Symposium ES12—Redox-Active Oxides for Creating Renewable and Sustainable Energy Carriers
Developing technologies to produce renewable and sustainable energy carriers from the sun is widely seen as a global imperative. And while technologies for converting solar irradiance into energy carriers or stored energy predicated on low temperature processes such as photosynthesis, either natural or artificial, or electrolysis offer potential solutions, there is significant recent interest in exploring high-temperature thermochemical or electrochemical pathways because these routes are potentially more efficient.
In a thermochemical process, a concentrated solar resource heats an active non-stoichiometric oxide under conditions that promote spontaneous oxygen defect formation. This reaction produces O2 by absorbing heat, and is distinctly different than the complicated “OER” mechanism invoked by artificial photosynthesis or electrolysis. This reaction also stores solar energy directly in the defected oxide much like charging a battery. Once “charged,” and if exposed to water or carbon dioxide under conditions that result in gas splitting, the result is molecular H2 or CO (i.e., solar fuel). Here again, the spontaneous re-oxidation reaction produces fuel using only a chemical potential driving force, and is distinctly different from the low-temperature “HER” processes. Alternatively, if exposed to oxygen from air, an exothermic oxidation reaction releases the stored solar energy as high quality heat (i.e., solar thermal energy). The nonstoichiometric reduced oxide can also be stored for future use much like a battery.
High temperature electrochemical processes that incorporate oxides as electrodes and separators are another promising pathway to produce renewable and sustainable energy carriers using redox-active materials. And while the relevant charge transfer processes are analogous to low-temperature electrolysis, using oxide electrodes and separators at high temperature lowers the electrical potential energy demand for gas splitting, and also decreases electrode losses that arise from charge transfer reactions, thus offering thermodynamic and kinetic advantages over low temperature electrolysis. Here again concentrated solar energy can provide heat and electricity to drive the endothermic electrochemical reactions.

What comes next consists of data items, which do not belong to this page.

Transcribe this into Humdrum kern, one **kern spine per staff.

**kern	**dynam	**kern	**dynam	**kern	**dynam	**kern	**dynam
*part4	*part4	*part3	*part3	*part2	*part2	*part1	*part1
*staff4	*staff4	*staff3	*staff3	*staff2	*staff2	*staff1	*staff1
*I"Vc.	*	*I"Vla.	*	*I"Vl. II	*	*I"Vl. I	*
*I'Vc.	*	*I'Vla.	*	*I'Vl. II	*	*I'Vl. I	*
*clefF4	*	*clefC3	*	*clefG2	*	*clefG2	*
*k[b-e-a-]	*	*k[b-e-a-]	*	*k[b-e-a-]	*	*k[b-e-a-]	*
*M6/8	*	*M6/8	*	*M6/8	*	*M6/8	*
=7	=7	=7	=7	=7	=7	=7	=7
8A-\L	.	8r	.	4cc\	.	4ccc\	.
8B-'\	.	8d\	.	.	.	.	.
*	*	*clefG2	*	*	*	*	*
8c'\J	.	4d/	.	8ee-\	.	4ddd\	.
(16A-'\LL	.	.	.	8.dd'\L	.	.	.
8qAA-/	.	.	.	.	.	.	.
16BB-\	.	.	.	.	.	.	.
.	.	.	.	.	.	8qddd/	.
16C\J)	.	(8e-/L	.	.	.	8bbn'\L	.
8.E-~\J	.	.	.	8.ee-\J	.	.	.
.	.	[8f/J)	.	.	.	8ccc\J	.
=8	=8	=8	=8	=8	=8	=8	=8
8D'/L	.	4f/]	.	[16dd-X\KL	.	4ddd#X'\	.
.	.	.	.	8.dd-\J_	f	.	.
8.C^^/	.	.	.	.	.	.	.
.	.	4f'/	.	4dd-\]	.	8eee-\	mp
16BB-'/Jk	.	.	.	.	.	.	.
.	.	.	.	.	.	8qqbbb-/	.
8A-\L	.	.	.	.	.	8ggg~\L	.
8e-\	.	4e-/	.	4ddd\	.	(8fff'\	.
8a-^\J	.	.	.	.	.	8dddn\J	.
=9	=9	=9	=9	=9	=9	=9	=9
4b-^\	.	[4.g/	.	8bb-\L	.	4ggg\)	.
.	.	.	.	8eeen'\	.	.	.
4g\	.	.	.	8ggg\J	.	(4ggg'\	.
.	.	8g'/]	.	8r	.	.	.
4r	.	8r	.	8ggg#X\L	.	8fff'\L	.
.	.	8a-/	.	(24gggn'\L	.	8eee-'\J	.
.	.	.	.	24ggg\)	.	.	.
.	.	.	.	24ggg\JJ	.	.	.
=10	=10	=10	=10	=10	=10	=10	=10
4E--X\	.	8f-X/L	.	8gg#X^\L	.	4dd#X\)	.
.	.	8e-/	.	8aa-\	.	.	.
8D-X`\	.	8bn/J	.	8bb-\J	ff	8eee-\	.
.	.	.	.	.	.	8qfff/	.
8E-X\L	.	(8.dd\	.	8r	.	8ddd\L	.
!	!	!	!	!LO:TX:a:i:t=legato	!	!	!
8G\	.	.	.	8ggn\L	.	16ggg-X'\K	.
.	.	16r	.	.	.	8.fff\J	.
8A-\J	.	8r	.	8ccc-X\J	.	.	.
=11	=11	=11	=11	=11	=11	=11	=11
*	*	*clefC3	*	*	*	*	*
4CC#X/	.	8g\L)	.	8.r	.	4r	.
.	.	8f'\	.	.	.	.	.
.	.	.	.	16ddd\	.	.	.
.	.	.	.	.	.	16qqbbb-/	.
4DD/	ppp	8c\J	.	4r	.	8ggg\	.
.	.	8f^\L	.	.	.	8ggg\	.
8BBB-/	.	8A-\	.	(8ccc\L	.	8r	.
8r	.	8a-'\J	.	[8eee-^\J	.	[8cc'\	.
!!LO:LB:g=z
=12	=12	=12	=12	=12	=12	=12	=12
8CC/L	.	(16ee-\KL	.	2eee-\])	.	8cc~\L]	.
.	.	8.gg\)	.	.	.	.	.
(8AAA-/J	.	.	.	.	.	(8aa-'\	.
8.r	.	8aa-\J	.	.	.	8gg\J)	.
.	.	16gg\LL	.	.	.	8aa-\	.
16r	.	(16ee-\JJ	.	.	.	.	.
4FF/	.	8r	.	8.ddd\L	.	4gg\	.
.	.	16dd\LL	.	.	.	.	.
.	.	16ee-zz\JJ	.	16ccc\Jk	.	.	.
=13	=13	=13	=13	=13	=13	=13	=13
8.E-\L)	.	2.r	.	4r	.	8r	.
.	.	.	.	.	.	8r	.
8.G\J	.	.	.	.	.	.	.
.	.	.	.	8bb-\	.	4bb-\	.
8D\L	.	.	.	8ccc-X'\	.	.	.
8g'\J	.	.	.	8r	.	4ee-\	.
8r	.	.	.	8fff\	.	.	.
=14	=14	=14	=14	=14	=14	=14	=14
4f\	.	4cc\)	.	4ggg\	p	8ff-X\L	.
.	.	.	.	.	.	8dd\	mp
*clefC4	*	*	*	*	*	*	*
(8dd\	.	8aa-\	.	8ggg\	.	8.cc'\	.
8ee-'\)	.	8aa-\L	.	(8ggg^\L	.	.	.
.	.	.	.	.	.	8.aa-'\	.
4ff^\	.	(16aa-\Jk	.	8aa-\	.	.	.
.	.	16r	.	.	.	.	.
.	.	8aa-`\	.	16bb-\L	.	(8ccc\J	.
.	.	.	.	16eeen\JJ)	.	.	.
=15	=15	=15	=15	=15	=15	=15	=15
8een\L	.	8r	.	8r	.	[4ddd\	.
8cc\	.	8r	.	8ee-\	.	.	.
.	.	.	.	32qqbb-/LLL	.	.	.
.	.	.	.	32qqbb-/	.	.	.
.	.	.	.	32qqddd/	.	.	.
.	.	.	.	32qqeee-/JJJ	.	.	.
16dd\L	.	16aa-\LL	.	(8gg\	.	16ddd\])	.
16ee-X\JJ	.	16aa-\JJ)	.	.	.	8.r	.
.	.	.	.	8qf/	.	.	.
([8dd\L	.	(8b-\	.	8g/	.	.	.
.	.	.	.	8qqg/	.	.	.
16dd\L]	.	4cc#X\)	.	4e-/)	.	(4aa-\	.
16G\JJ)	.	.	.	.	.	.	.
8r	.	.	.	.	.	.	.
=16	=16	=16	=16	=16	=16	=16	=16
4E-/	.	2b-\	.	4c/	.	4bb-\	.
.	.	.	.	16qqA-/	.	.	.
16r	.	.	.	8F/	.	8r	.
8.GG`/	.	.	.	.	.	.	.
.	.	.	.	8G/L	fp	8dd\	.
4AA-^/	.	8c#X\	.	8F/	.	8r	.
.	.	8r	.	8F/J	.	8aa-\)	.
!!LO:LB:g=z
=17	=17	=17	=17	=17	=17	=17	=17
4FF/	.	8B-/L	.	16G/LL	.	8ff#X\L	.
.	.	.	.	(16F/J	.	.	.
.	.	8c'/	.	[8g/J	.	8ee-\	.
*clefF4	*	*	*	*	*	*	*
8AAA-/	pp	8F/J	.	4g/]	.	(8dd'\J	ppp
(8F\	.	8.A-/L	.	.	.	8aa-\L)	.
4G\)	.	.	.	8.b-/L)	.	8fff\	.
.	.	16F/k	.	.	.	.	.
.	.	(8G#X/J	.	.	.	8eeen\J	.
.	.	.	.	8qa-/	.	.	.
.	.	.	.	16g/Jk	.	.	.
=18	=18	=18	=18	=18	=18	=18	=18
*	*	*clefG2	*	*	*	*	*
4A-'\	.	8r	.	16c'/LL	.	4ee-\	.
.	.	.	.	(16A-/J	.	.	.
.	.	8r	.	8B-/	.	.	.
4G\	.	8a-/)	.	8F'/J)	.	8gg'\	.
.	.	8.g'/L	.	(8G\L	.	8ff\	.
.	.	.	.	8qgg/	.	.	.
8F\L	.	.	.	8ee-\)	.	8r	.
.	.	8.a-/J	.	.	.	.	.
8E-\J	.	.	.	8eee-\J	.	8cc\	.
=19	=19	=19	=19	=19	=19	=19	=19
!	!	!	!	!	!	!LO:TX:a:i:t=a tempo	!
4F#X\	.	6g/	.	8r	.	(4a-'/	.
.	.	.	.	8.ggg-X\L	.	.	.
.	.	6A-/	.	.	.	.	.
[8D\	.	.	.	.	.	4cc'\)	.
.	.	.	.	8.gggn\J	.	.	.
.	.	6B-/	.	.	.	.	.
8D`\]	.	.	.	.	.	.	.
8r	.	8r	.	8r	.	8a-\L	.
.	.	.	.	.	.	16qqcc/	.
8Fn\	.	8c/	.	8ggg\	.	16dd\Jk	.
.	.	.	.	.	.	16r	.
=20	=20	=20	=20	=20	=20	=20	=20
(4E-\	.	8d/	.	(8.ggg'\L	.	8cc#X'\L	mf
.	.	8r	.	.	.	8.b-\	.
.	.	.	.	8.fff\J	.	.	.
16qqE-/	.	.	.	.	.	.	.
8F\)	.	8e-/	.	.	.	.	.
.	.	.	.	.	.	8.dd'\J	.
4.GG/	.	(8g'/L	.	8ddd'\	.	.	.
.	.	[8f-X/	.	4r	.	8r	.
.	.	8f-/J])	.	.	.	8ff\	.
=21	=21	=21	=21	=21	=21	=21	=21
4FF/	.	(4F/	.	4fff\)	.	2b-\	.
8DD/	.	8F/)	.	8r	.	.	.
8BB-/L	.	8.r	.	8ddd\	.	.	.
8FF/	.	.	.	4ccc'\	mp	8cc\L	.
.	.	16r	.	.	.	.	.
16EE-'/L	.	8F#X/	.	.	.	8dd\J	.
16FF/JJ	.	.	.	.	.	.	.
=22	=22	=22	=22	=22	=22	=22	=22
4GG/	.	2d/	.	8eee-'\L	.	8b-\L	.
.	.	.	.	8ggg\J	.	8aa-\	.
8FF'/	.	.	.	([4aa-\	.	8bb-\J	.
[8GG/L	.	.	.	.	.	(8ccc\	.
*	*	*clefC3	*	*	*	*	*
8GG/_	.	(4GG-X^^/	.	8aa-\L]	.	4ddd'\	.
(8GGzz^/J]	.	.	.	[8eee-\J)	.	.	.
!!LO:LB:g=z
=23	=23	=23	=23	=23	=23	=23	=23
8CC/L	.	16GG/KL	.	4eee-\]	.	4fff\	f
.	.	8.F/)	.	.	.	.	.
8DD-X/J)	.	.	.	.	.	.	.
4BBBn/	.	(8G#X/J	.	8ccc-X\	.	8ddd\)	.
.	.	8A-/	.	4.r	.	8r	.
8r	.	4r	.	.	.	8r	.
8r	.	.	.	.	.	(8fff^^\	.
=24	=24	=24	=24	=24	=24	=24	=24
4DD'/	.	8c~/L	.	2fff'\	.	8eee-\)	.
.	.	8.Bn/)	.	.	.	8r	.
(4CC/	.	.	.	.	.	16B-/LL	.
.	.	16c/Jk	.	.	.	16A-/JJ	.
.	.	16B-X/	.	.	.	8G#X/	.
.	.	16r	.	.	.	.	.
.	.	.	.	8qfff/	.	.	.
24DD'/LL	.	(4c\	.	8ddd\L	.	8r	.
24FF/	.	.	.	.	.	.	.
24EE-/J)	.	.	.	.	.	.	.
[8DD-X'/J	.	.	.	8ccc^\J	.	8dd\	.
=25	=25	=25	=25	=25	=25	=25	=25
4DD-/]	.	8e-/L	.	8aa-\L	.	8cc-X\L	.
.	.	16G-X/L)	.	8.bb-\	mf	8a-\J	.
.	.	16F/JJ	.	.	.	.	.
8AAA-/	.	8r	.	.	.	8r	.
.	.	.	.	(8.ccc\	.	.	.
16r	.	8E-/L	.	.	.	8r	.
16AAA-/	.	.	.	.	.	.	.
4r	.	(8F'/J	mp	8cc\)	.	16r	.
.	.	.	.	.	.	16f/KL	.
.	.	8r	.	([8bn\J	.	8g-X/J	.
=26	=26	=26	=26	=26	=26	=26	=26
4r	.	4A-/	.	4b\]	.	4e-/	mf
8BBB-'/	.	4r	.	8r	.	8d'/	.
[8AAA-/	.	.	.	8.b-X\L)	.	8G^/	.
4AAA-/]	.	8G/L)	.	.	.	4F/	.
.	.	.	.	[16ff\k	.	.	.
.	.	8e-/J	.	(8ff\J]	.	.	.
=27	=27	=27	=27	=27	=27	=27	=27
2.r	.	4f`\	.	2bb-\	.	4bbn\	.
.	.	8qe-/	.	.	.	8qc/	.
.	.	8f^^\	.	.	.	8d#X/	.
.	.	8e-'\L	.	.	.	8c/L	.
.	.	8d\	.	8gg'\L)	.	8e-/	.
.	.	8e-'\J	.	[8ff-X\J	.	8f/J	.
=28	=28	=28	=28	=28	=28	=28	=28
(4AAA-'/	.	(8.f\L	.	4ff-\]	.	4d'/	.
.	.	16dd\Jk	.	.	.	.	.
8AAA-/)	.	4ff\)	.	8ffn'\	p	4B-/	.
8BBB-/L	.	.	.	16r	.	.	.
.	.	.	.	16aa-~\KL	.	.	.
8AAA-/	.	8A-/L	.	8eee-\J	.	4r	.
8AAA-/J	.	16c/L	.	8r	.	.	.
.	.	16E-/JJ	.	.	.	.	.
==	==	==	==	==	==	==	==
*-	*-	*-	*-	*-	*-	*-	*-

These two high temperature approaches to renewable and sustainable energy carriers have commonalities in the class of functional oxide materials. Effective and efficient redox-active oxides are key to their commercial success, and material discovery efforts are currently underway in laboratories around the globe to understand how oxide composition, structure, and defect chemistry define functionality. The aim of this symposium is to bring together researchers from diverse disciplines who are working on high temperature approaches to fuel production and energy storage. This symposium will highlight advances in redox active metal oxides applied to electrochemical and thermochemical processes inclusive of a number of applications, such as water and carbon dioxide splitting, and thermal energy storage. Presentations will focus on material discovery, classes of oxides, and recent progress or challenges in rational design of materials via computational science. Topics will include defect chemistry, bulk and interfacial chemistry, as well as prediction and realization of new materials. The symposium especially welcomes discussions that advance understanding of fundamental material science issues.